It should trip the overload, but so should a phase loss from a blown fuse.
It is just another way of protecting expensive equipment. I can often protect many expensive motors with a single inexpensive phase loss monitor.
Should? Not really. Technically, it's not part of the job description for a basic overload relay. Some Solid State OL mfrs will ADD that feature, but if they didn't, they could still call their product an overload relay.
IEC bimetal overload relays CLAIM to "protect" motors from phase loss or imbalance, but not really. Here's how that all works:
A phase loss can be described as a full phase current imbalance, as unbalanced as it can get really. When there is any phase current imbalance, there is created, in the stator and rotor, what are called "negative sequence currents" that circulate in the circuits doing no productive work. In fact, the negative sequence currents create negative torque pulsations, so in essence your motor begins to "fight itself" a little bit. That then means that you have more current flowing into the motor adding heat to it, but not producing useful work. That heat is NO LONGER COMMENSURATE TO THE EXPECTED HEATING OF THE MOTOR DUE TO NORMAL CURRENT DRAW. It is superfluous heating.
Normally, an Over Load Relay senses current as a way to DETERMINE the heating going on inside of it, based on motor modeling design specifications. So as a basic rule, an OL relay does not know if the current flowing in is creating MORE heating than is should. Basic NEMA style OL relays are like this, they ONLY look at actual phase current flow. So under a phase loss or imbalance situation, if the current flow is still below the I
2t trip curve, it's happy and nothing happens. It has no idea that the current is only flowing in 2 phases and therefore is heating the motor up disproportionately to the standard motor model. That means a motor CAN BE THERMALLY DAMAGED under a phase current imbalance, and the OL relay may NEVER trip.
In the IEC Bimetal OL relays that supposedly have "phase loss protection", what they really have is phase current differential compensation. There is a spring loaded balance bar inside and the pressure exerted by all three current sensors is equalized against the spring pressure. If one phase is lost, the pressure is no longer equal, and the trip point of the relay is skewed to be lower than the setting. The point of this is to compensate for the added heating effects caused by the imbalance, but it does NOT actually "trip on phase loss" as they lead you to believe. The problem is, if the motor is lightly loaded and thus not drawing much current, this may not be enough compensation; the motor may still continue running on a phase loss and getting too hot even though these bimetal OLs are skewed to trip earlier.

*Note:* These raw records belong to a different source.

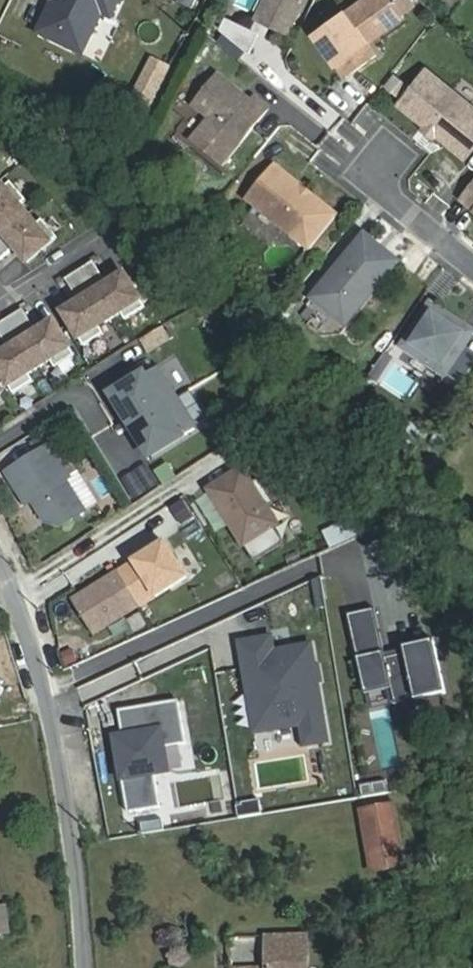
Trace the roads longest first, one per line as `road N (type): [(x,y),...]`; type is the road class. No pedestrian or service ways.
road 1 (residential): [(0,568),(48,693),(70,813),(82,967)]
road 2 (residential): [(472,264),(385,195),(381,163)]
road 3 (residential): [(0,298),(110,231)]

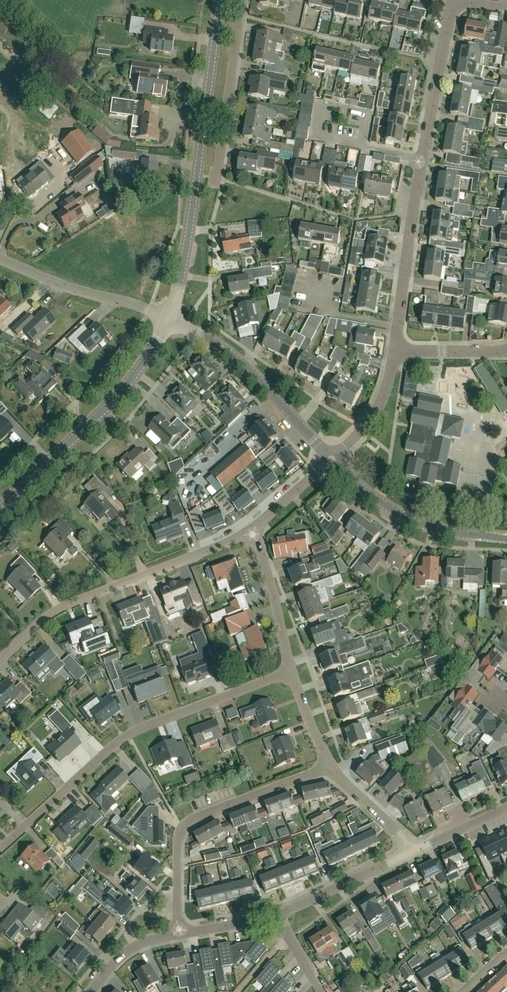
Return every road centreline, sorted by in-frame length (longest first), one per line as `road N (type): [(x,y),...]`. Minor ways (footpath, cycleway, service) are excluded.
road 1 (residential): [(292,670),(121,739),(0,850)]
road 2 (tertiary): [(168,319),(190,229),(220,0)]
road 3 (residential): [(0,659),(70,603),(253,529)]
road 4 (residential): [(178,934),(184,826),(331,767)]
road 5 (tertiary): [(0,508),(115,399),(168,319)]
road 6 (tertiary): [(330,459),(244,364),(168,319)]
road 7 (tertiary): [(506,537),(419,523),(330,459)]
road 8 (residential): [(394,351),(421,158)]
road 9 (residential): [(214,184),(242,0)]
road 10 (residential): [(168,319),(0,258)]
road 11 (residential): [(421,158),(454,0)]
road 12 (residential): [(292,670),(253,529)]
road 13 (residential): [(282,913),(411,853)]
road 14 (residential): [(330,459),(377,409),(394,351)]

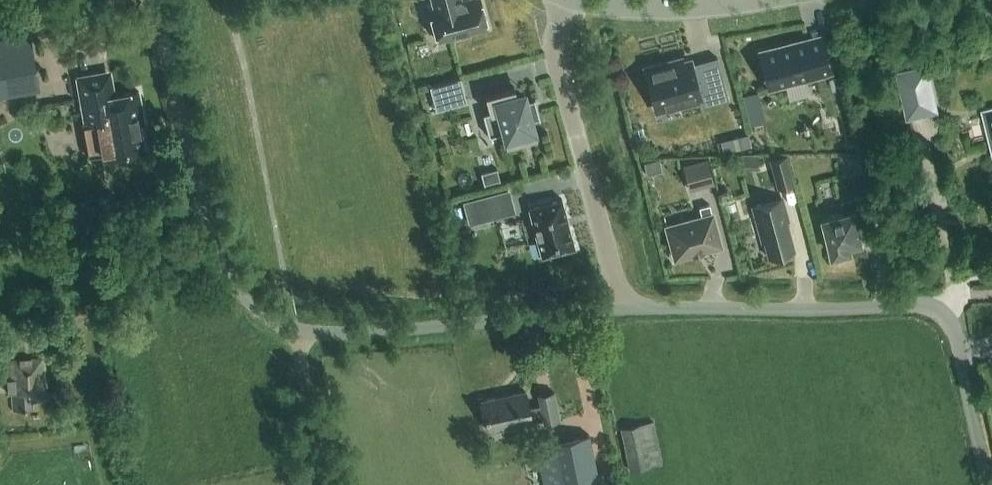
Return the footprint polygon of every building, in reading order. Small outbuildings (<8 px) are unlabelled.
[(434,7),(430,8),(437,35),(448,32),(449,37),(487,27),(480,0),(432,0),(434,7)] [(38,82),(29,35),(0,40),(0,89),(38,82)] [(762,53),(770,84),(830,68),(824,45),(811,48),(809,41),(762,53)] [(728,99),(727,93),(717,56),(692,63),(692,62),(684,64),(682,57),(644,67),(655,108),(679,102),(680,105),(700,100),(701,106),(728,99)] [(938,111),(928,66),(898,73),(908,118),(938,111)] [(76,75),(84,124),(81,124),(87,153),(103,149),(104,155),(145,148),(141,122),(144,121),(138,90),(111,95),(106,70),(76,75)] [(460,76),(430,85),(436,108),(466,100),(460,76)] [(793,86),(797,97),(818,89),(814,78),(793,86)] [(533,98),(529,100),(525,86),(515,89),(514,86),(485,93),(489,110),(483,112),(489,135),(503,131),(506,143),(537,134),(532,119),(538,117),(539,118),(540,118),(535,97),(533,98)] [(742,95),(746,109),(762,105),(758,91),(742,95)] [(757,133),(731,137),(733,148),(759,144),(757,133)] [(770,159),(778,187),(794,183),(786,154),(770,159)] [(865,172),(861,157),(850,160),(853,175),(865,172)] [(707,158),(684,164),(690,190),(713,184),(707,158)] [(500,179),(497,168),(480,172),(483,183),(500,179)] [(468,222),(498,215),(492,192),(462,200),(468,222)] [(825,218),(835,255),(853,250),(852,244),(864,241),(859,221),(875,217),(869,194),(843,201),(846,212),(825,218)] [(541,255),(575,246),(562,197),(528,206),(541,255)] [(752,206),(762,241),(764,240),(768,256),(794,248),(786,220),(789,219),(783,198),(752,206)] [(666,225),(675,257),(693,252),(693,254),(703,251),(703,249),(721,244),(709,203),(699,206),(702,216),(666,225)] [(31,398),(46,397),(44,357),(12,359),(14,390),(15,390),(16,408),(32,407),(31,398)] [(525,390),(480,399),(487,431),(532,423),(531,420),(542,418),(543,423),(560,420),(554,391),(538,394),(540,405),(529,407),(525,390)] [(651,465),(642,423),(620,427),(629,470),(651,465)] [(600,482),(589,433),(537,444),(545,484),(587,484),(600,482)]
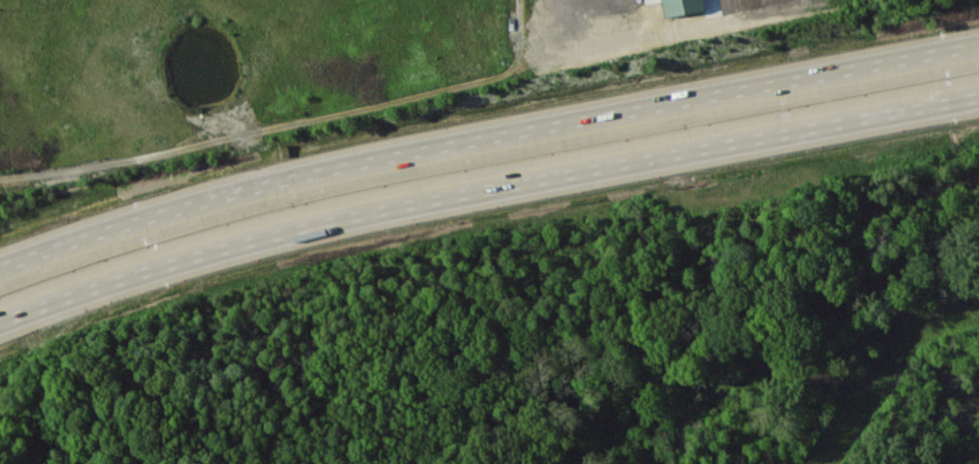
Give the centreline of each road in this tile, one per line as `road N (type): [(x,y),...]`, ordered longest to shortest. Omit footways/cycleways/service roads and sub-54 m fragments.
road 1 (motorway): [(0,324),(287,232),(978,96)]
road 2 (motorway): [(978,45),(276,182),(0,269)]

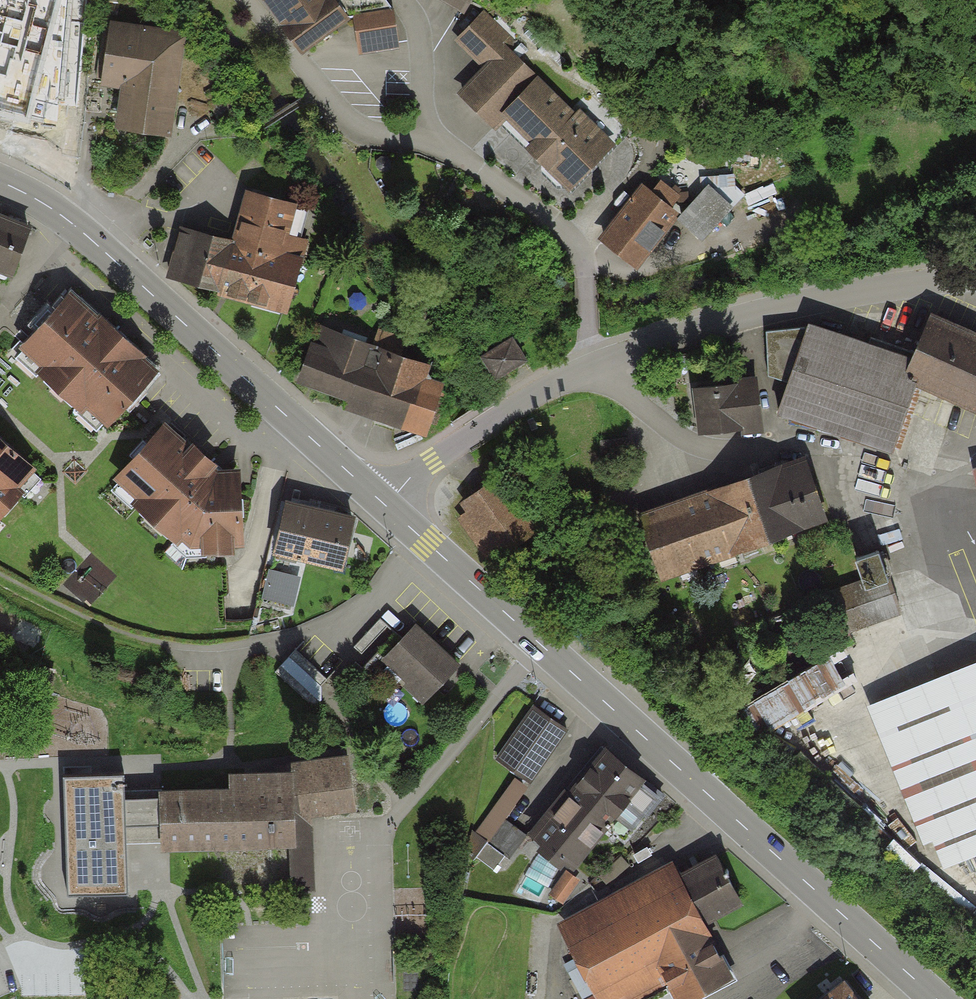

As to Phase Monitor Relays, Phase Reversal is extremely uncommon unless it involves portable equipment or the use of emergency generators. So usually it's not worth worrying about. But one thing most of them never tell you is that voltage based Phase Monitors can be fooled by the regenerated voltage on the lost phase coming from a motor that was already spinning when the phase was lost. If you've ever heard of "rotary phase converters" it's the same phenomenon. Unfortunately losing a phase while something is running is the case more often than not. So a voltage based Phase Monitor only works reliably to prevent the NEXT restart, not necessarily to take a motor off-line WHEN a phase is lost. Current based Phase Loss / Imbalance protection is far far more reliable.
That's why I like Solid State OL relays better, and recent developments have provided options that make some of them very close to the same cost as bimetal anyway. In SSOLs, they look at the actual current in each phase and if any one phase drops below a threshold, they trip. Simple and reliable. If you use SSOLs you really don't need additional Phase Monitor Relays.